## EXERCISE
Locate each line in the items below that contains the word "minus", and copy every such line in full.
-- INPUT follows --
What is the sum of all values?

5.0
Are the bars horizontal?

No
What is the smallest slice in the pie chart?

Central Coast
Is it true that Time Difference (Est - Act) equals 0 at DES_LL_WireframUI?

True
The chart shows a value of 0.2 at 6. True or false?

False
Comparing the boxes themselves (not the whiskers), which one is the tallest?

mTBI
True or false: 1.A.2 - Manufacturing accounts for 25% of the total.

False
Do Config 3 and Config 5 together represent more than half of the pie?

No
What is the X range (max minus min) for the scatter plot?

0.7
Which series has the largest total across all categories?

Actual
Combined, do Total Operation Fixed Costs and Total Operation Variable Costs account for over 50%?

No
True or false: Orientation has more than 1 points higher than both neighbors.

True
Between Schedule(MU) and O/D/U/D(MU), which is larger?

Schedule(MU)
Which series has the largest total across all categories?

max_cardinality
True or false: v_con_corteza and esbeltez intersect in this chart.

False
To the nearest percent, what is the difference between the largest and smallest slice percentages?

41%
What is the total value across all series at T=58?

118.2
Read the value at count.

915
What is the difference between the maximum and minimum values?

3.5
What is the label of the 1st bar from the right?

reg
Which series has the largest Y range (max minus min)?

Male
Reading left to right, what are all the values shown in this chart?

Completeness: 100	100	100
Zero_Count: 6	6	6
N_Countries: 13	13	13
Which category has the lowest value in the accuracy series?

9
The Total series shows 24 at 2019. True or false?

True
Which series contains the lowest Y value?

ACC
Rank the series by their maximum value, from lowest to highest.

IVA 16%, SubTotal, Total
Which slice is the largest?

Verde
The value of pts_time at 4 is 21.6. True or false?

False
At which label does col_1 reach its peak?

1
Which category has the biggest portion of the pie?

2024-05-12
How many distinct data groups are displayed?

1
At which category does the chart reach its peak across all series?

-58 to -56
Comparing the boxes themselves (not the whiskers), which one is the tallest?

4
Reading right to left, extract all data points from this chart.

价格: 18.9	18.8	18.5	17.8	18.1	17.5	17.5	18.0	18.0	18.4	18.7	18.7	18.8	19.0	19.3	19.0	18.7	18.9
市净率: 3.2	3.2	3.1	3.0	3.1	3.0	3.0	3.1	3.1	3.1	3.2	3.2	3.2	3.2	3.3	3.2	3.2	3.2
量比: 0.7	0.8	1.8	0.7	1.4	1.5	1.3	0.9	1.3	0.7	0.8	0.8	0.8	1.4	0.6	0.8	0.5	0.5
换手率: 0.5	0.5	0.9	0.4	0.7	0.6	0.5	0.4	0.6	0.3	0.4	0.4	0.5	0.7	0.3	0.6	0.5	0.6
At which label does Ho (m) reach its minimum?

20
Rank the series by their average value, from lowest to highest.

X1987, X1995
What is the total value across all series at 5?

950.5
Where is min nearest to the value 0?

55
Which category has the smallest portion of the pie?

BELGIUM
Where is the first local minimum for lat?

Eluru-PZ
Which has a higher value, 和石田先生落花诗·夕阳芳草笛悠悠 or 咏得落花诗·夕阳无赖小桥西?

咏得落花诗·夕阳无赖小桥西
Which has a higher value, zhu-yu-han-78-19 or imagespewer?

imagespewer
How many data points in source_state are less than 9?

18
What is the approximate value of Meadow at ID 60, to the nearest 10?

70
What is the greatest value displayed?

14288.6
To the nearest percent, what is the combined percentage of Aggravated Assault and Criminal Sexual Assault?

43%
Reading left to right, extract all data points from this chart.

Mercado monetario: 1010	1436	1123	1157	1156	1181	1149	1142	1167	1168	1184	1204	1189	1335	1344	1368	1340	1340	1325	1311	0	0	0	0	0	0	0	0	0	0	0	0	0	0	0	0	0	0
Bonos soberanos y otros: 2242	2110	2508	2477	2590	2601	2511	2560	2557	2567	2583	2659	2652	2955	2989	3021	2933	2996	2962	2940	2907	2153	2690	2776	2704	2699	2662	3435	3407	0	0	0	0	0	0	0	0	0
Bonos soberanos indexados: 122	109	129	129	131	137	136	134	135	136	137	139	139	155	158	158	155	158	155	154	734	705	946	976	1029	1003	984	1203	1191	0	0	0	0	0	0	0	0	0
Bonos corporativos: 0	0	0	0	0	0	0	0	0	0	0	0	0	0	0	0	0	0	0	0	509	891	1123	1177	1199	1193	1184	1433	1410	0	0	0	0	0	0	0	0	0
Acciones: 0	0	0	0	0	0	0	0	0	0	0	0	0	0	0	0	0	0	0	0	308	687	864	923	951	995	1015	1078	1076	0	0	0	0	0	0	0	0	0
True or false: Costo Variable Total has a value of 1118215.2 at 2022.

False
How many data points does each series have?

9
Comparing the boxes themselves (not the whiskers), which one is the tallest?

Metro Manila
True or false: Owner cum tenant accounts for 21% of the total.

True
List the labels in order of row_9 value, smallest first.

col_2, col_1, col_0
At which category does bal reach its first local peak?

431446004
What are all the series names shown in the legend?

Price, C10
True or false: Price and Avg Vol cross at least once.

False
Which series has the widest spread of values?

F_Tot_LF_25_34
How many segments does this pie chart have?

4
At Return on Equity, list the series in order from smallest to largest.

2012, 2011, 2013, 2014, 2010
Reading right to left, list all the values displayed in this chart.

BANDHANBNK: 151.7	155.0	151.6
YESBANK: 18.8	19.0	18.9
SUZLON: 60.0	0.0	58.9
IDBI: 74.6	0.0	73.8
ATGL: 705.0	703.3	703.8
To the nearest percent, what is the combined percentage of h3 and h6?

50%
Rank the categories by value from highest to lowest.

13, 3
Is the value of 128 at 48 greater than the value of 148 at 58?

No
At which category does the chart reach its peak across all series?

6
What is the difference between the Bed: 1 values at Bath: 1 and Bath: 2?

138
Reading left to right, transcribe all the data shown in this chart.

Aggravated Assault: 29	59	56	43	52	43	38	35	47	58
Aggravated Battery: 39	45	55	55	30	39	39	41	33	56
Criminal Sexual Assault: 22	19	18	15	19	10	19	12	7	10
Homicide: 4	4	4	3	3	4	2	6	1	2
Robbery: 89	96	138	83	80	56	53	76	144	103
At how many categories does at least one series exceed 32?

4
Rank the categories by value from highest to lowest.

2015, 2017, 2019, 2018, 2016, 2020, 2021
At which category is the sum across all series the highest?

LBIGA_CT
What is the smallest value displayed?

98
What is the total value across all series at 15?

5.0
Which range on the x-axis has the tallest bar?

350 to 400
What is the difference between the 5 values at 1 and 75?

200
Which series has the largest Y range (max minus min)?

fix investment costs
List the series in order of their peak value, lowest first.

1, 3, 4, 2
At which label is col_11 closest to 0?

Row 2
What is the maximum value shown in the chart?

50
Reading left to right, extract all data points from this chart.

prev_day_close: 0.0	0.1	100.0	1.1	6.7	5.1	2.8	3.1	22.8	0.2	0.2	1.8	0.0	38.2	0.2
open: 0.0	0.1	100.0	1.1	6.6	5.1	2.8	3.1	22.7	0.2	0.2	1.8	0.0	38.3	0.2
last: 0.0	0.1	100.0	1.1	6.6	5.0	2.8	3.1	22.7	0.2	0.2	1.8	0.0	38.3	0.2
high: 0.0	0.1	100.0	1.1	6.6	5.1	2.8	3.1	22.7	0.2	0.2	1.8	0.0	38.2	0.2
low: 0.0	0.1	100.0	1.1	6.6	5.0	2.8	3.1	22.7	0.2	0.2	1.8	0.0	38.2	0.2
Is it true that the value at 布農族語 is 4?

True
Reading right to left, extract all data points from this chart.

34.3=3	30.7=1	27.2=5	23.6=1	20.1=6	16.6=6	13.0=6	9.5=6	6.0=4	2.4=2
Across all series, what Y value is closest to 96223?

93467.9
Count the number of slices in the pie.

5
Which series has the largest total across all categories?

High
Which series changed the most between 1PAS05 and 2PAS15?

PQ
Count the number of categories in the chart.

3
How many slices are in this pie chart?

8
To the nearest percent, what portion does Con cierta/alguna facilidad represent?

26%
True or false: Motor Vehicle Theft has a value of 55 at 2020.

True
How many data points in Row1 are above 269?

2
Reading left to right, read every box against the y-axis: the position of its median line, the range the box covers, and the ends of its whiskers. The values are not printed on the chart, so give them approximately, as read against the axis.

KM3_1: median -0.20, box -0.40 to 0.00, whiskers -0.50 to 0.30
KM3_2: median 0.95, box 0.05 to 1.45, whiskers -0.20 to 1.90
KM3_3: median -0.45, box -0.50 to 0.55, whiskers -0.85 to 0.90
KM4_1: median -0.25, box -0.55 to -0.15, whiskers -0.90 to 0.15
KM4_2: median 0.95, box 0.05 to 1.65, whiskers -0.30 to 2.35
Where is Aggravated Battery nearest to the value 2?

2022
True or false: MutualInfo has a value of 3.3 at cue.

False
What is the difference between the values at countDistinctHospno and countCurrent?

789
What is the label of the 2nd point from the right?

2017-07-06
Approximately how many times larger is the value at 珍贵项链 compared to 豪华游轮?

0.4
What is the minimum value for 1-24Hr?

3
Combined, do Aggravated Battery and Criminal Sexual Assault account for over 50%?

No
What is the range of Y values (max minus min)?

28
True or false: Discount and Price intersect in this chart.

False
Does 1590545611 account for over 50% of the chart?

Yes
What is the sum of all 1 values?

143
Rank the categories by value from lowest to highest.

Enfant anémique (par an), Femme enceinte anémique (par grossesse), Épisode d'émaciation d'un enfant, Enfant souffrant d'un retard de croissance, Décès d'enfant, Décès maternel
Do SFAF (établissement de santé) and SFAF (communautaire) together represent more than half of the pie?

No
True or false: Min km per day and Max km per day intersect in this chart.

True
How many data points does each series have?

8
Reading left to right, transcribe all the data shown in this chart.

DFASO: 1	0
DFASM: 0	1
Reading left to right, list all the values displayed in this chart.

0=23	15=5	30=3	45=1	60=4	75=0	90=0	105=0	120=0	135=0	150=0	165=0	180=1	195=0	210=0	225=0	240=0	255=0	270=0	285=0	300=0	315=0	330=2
-- INPUT concluded --
## COMPLETED EXERCISE
What is the X range (max minus min) for the scatter plot?
Which series has the largest Y range (max minus min)?
Which series has the largest Y range (max minus min)?
What is the range of Y values (max minus min)?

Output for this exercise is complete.